**WORK ITEM:**
For the records below, give the number of lines in which "Colision" appears, and add nothing else.

*** THE DATA Section Begins ***

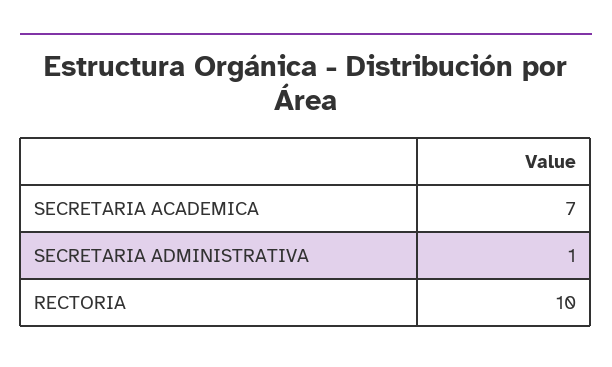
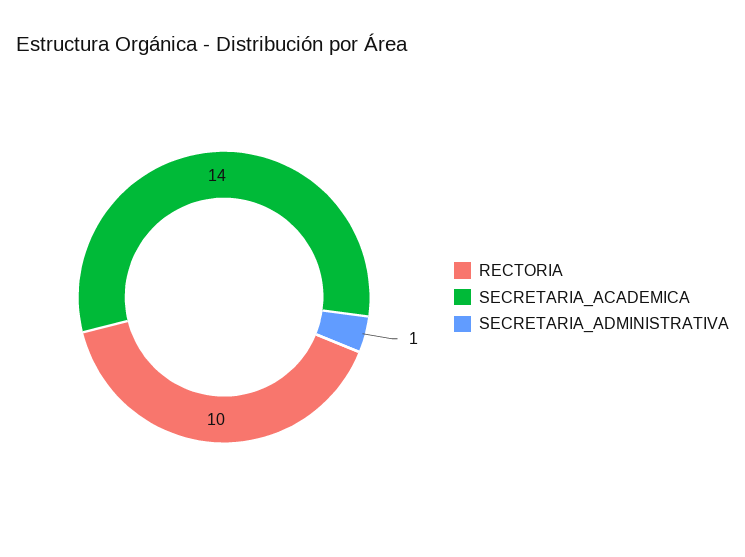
  {
-   "SECRETARIA ACADEMICA": 7,
+   "SECRETARIA ACADEMICA": 14,
    "SECRETARIA ADMINISTRATIVA": 1,
    "RECTORIA": 10
  }

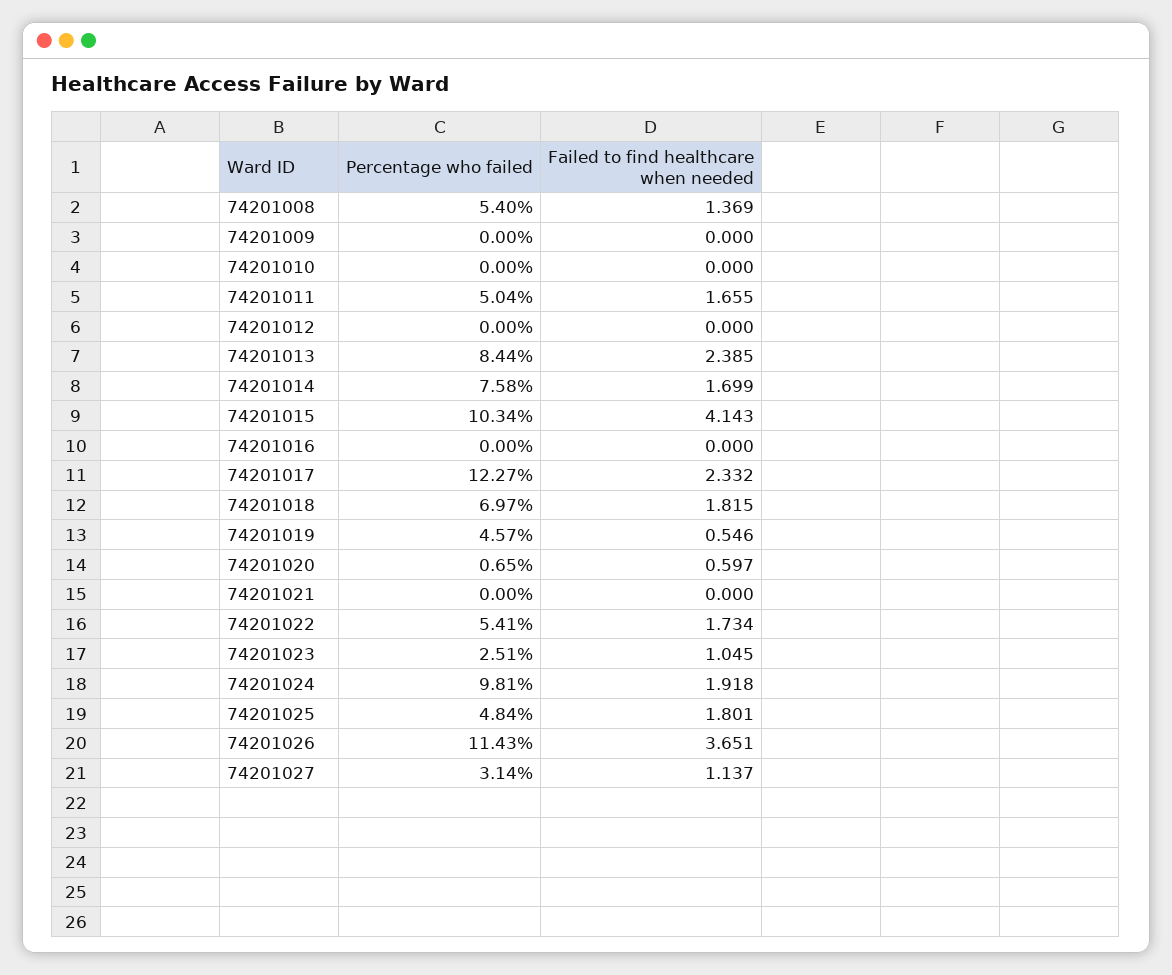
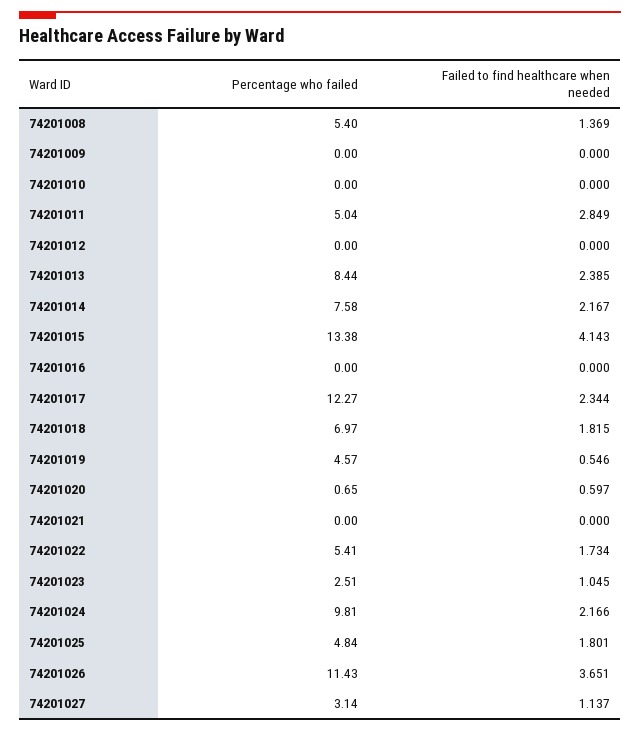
  {
    "Percentage who failed": {
      "74201008": 5.4,
      "74201009": 0,
      "74201010": 0,
      "74201011": 5.04,
      "74201012": 0,
      "74201013": 8.44,
      "74201014": 7.58,
-     "74201015": 10.34,
+     "74201015": 13.38,
      "74201016": 0,
      "74201017": 12.27,
      "74201018": 6.97,
      "74201019": 4.57,
      "74201020": 0.65,
      "74201021": 0,
      "74201022": 5.41,
      "74201023": 2.51,
      "74201024": 9.81,
      "74201025": 4.84,
      "74201026": 11.43,
      "74201027": 3.14
    },
    "Failed to find healthcare when needed": {
      "74201008": 1.369,
      "74201009": 0,
      "74201010": 0,
-     "74201011": 1.655,
+     "74201011": 2.849,
      "74201012": 0,
      "74201013": 2.385,
-     "74201014": 1.699,
+     "74201014": 2.167,
      "74201015": 4.143,
      "74201016": 0,
-     "74201017": 2.332,
+     "74201017": 2.344,
      "74201018": 1.815,
      "74201019": 0.546,
      "74201020": 0.597,
      "74201021": 0,
      "74201022": 1.734,
      "74201023": 1.045,
-     "74201024": 1.918,
+     "74201024": 2.166,
      "74201025": 1.801,
      "74201026": 3.651,
      "74201027": 1.137
    }
  }

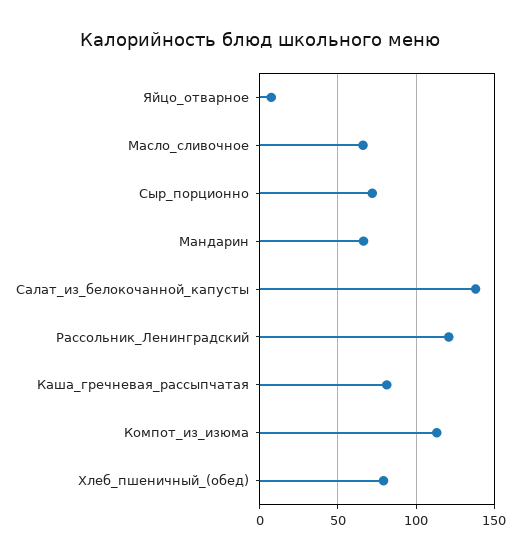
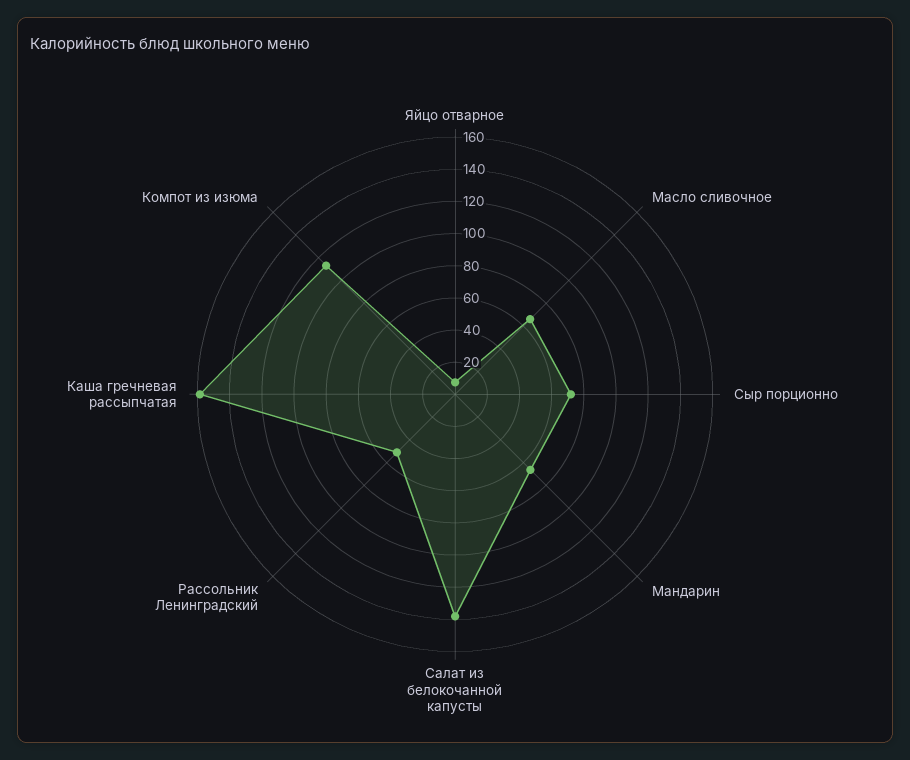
  {
    "Яйцо_отварное": 5,
    "Масло_сливочное": 65,
    "Сыр_порционно": 70,
    "Мандарин": 65,
    "Салат_из_белокочанной_капусты": 140,
-   "Рассольник_Ленинградский": 120,
+   "Рассольник_Ленинградский": 50,
-   "Каша_гречневая_рассыпчатая": 80,
+   "Каша_гречневая_рассыпчатая": 160,
-   "Компот_из_изюма": 115,
+   "Компот_из_изюма": 115
-   "Хлеб_пшеничный_(обед)": 80
  }

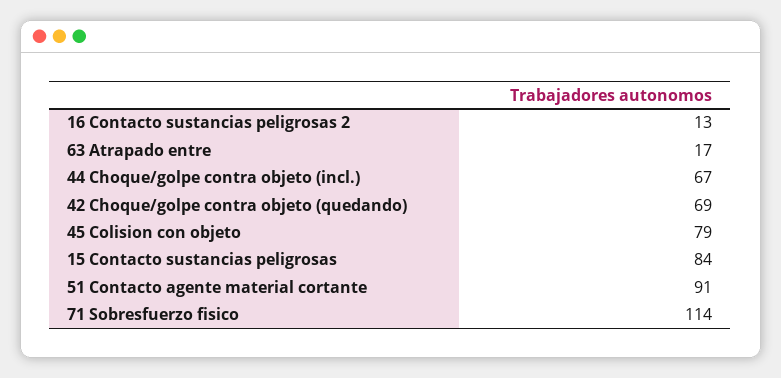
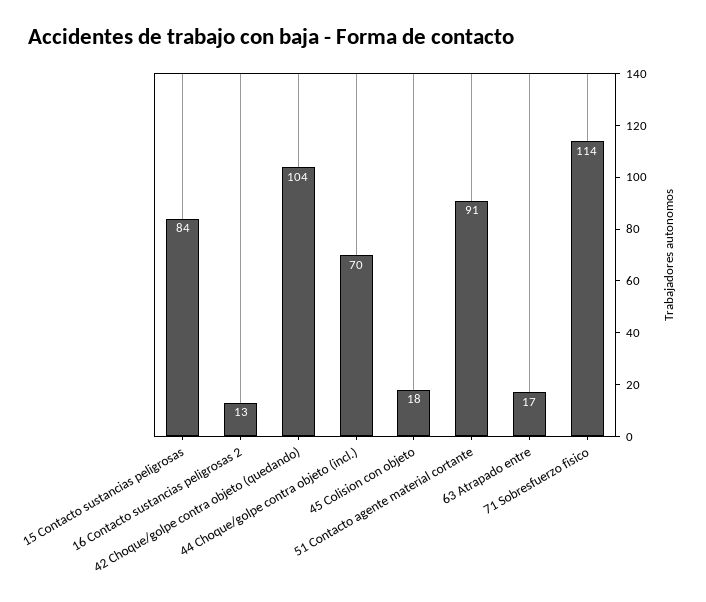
  {
    "16 Contacto sustancias peligrosas 2": 13,
    "63 Atrapado entre": 17,
-   "44 Choque/golpe contra objeto (incl.)": 67,
+   "44 Choque/golpe contra objeto (incl.)": 70,
-   "42 Choque/golpe contra objeto (quedando)": 69,
+   "42 Choque/golpe contra objeto (quedando)": 104,
-   "45 Colision con objeto": 79,
+   "45 Colision con objeto": 18,
    "15 Contacto sustancias peligrosas": 84,
    "51 Contacto agente material cortante": 91,
    "71 Sobresfuerzo fisico": 114
  }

*** THE DATA Section Ends ***

**FINAL ANSWER:**
2